Deoxycholate does not solubilize inclusion bodies. It is therefore often used for washing steps and/or in the lysis buffer when preparing inclusion bodies from E. coli.
See, for example: http://shodhganga.inflibnet.ac.in:8080/jspui/bitstream/10603/29824/9/09_chapter%203.pdf
As detergents are notoriously hard to get rid of, and might cause problems in column chromatography, you might be better off using non-detergents for solubilization, like urea/GHCl (denaturing approach), or even arginine (which is capable of solubilizing protein from inclusion bodies in native form). You would then need to separate the correctly folded population from misfolded isoforms.

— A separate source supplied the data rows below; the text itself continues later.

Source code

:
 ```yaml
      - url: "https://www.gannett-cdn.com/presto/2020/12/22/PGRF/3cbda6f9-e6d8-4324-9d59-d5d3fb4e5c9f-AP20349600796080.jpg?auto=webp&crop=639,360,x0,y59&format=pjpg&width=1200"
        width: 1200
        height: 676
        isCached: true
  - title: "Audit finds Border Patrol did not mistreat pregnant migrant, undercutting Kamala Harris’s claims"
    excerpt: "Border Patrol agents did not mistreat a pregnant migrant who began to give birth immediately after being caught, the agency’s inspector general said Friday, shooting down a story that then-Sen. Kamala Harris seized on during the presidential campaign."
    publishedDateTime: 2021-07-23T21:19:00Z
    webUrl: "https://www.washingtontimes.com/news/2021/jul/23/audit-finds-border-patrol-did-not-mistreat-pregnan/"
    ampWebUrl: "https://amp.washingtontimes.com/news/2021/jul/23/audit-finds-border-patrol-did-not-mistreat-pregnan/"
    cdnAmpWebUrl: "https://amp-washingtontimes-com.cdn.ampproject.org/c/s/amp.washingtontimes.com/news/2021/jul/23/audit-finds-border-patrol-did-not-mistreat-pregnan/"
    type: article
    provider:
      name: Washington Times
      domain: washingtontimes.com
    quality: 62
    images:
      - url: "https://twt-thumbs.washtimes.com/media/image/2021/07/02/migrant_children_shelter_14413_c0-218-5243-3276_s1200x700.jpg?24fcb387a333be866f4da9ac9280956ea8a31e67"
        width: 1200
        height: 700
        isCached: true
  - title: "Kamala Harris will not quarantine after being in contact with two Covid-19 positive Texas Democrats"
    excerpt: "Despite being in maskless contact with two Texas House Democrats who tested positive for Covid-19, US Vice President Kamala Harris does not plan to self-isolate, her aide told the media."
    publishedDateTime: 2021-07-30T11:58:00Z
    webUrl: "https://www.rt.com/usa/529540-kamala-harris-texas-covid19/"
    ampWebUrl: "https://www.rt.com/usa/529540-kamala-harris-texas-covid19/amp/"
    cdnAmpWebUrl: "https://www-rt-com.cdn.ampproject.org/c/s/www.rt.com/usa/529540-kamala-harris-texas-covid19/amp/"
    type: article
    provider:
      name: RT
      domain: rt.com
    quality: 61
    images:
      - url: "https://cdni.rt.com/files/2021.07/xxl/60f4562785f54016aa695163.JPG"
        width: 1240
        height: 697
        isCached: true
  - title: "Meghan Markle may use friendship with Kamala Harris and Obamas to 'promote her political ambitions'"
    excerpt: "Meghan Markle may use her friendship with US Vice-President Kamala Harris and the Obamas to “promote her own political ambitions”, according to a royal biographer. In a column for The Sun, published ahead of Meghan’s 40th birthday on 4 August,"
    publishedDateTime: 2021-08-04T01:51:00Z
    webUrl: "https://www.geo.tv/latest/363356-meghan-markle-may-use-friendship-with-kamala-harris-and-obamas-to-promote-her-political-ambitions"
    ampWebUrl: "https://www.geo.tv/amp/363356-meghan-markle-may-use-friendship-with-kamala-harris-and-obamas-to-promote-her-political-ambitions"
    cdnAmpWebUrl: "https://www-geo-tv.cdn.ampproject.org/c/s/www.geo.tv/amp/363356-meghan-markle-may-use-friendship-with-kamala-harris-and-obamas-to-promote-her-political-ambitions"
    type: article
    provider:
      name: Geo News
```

As Peter comments, DOC does not solubilize proteins in inclusion bodies (IB) very well but it does help remove membrane related materials and is useful to help wash the inclusion bodies as many investigators have done, again as mentioned by Peter. The IB will become "softer" in the case of refractile IB and the IB pellet may nearly disappear in cases of poor expression levels or small IB or grey IB under phase contrast microscopy. If you need to solubilize and fold the IB then traces of DOC after water washes of a DOC treatment can slow or prevent proper folding or dimerization if that is also required. Some proteins are not affected in folding by DOC, some smaller molec wt proteins with cysteines for example. If you take the DOC route and get correct protein then be sure you prove DOC clearance in subsequent purification steps.